He added that his first political action ever was at Columbia as a freshman, when he participated in a sit-in to fight the closing of the Morningside Branch due to budget cuts.

"I love the library... it's one of the main repositories of knowledge in the history of the city of New York or in the country," said Kushner. "So in many ways it's a perfect marriage."

The collection will be available in the Library's Manuscripts and Archives Division inside the Stephen A. Schwarzman Building, the landmark library at Fifth Avenue and 42 St. Archivists from that division processed the collection's 700 feet of boxes of raw material starting in the late 1990s.

"It was a colossal challenge," Stingone said. "Carton after carton of records, a fair portion of which were not very organized, along with much duplicate material and 4,000 videos. A lot of people worked really hard on this to make the collection accessible so people can actually use it."
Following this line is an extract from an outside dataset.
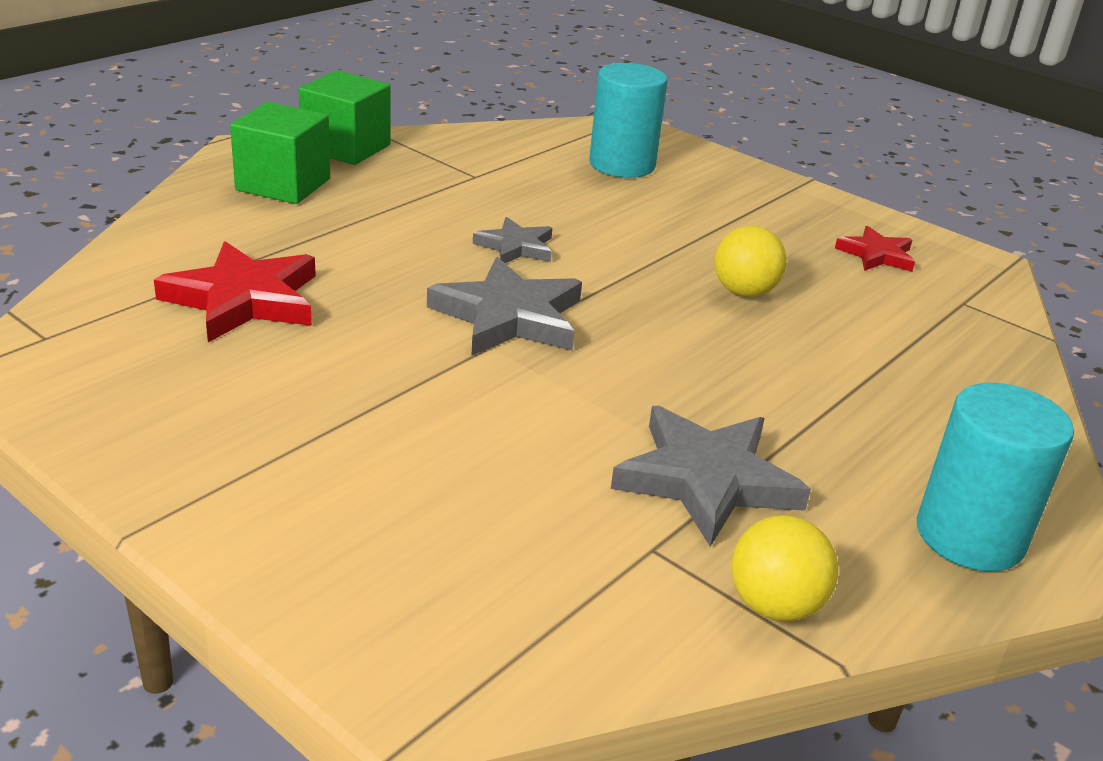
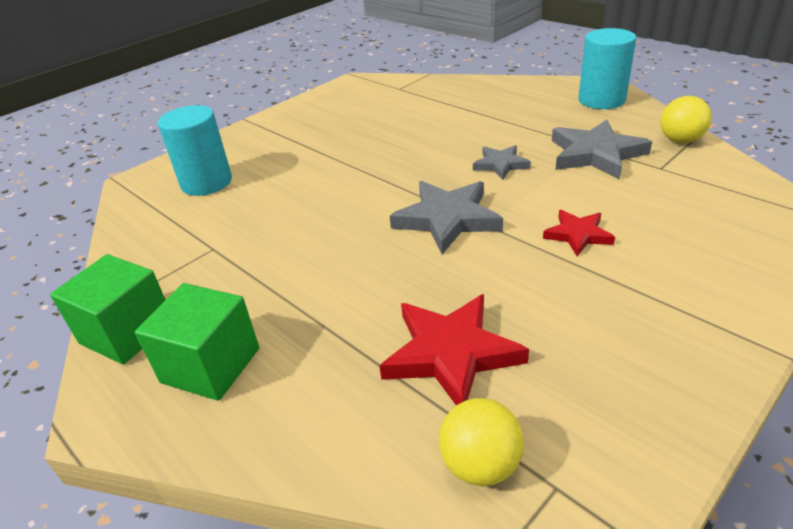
camera: 80 degrees left, 5 degrees up
(516, 247) = (344, 222): grey star -> grey star (500, 164)
(744, 292) = (398, 142): yellow ball -> yellow ball (480, 465)
(876, 255) = (348, 105): red star -> red star (578, 235)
The result: 170 linear feet of materials, plus plenty of video, including GMHC's "how to" safe sex videos, public service announcements, AIDS Walk footage and commercials.

Archivists had to watch "hundreds of hours of tapes" to process and catalogue them, Baumann said, because, "Some didn't even have labels. It's a long, tough job. But an interesting one, considering some of the safe sex videos."

The videos will be digitized over the next year and will be the first installments into NYPL's digital repository.